▶ [SOURCE PASSAGE]
Segment Open

The translation of Rashid al-Daif's recent book into German engendered a wide debate. But none of the articles on the issue presented a thorough reading of the German text, and the strategies of its form. Here Al-Kalimah offers the first critical analysis of this text by the German critic and scholar, Nicola Liscutin.

West-East Divan or Procrustean Bed?

Nicola Liscutin

A Review of Die Verschwulung der Welt. Rede gegen Rede. Beirut - Berlin by Rashid al-Daif and Joachim Helfer. Frankfurt: Suhrkamp Verlag, 2006. 199 pages. ISBN 978-3-518-12477-2.

Segment Closed

▶ [TASKS TO CARRY OUT]
A. Answer the following from the passage on the German translation of Rashid al-Daif's book:
(i) According to the opening paragraph, what did none of the articles on the issue present?
(ii) Which publisher issued the reviewed book, and in what year?
(iii) How many pages does the reviewed book have?
B. Carry on the review of Die Verschwulung der Welt from the point at which the passage stops.

▶ [INFORMATION SHOWN]

Segment Open

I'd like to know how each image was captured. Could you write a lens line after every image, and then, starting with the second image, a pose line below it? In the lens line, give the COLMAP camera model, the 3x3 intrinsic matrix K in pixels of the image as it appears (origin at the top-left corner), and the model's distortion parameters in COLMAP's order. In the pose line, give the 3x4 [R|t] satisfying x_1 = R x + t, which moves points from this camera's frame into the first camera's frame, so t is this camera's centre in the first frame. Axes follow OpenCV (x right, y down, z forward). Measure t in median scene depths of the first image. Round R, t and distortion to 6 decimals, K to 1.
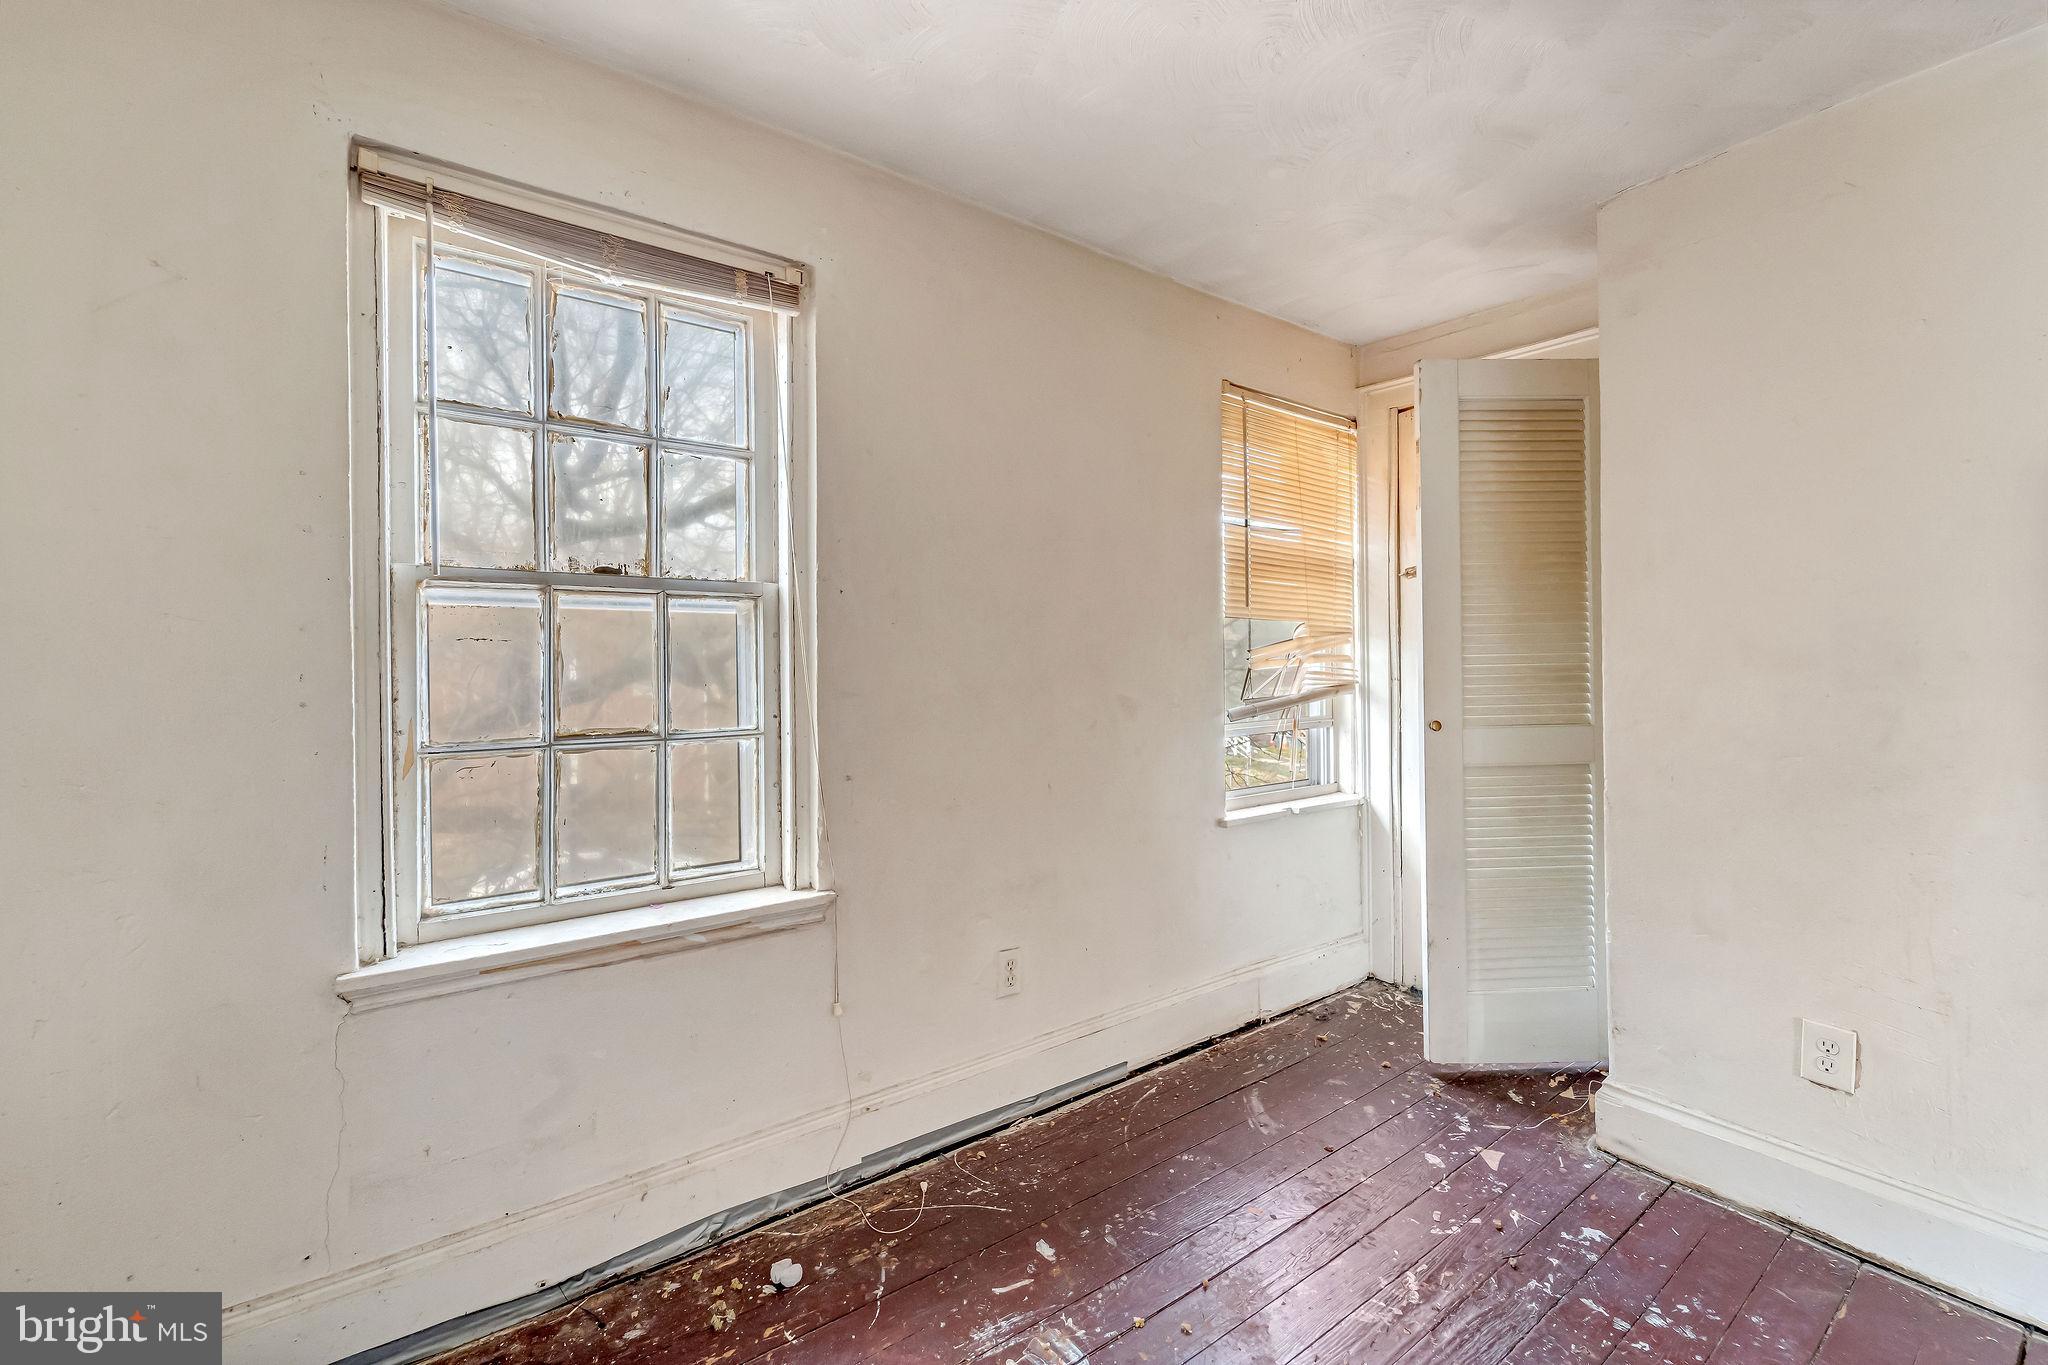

Segment Closed

▶ [TASK RESPONSES]
A.
(i) None of them presented a thorough reading of the German text and the strategies of its form.
(ii) Suhrkamp Verlag, in 2006.
(iii) 199 pages.

B.
Like a number of distinguished Arab writers, the eminent Lebanese novelist, Rashid Al-Daif, participated in the West-East Divan exchange programme with a German writer, Joachim Helfer. The result of this experience was published in Rashid al-Daif's Arabic text, 'Awdat al-Almani ila Rushdih. But when the text was translated into German, and incorporated into his German interlocutor's text the whole purpose of the programme together with the politics of representation and power was thrown into new light. This engendered a wide debate in Arabic, and many articles were written, but none of them presented a thorough reading of the German text. Here Al-Kalimah offers through this critical analysis by the German critic and Scholar, Nicola Liscutin, the first reading of the full text which deals insightfully with the core issues of this debate.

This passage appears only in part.